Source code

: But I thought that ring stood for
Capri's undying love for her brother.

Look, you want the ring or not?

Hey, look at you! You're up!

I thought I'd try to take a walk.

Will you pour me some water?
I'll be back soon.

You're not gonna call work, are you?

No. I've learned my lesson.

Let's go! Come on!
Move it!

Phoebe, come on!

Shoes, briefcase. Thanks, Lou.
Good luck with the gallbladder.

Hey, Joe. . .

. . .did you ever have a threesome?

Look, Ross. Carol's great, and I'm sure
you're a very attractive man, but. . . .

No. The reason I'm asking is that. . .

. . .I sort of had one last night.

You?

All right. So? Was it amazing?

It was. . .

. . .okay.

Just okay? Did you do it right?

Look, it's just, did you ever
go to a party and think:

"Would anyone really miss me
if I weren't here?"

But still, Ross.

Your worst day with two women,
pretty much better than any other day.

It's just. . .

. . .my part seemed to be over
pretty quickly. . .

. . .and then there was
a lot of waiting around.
+++
• _What the task requires_:
Reproduce only the lines above, starting at the line with "Good luck with the gallbladder." and ending at the line with "go to a party", exactly as written.

• _Task solution_:
Good luck with the gallbladder.

Hey, Joe. . .

. . .did you ever have a threesome?

Look, Ross. Carol's great, and I'm sure
you're a very attractive man, but. . . .

No. The reason I'm asking is that. . .

. . .I sort of had one last night.

You?

All right. So? Was it amazing?

It was. . .

. . .okay.

Just okay? Did you do it right?

Look, it's just, did you ever
go to a party and think:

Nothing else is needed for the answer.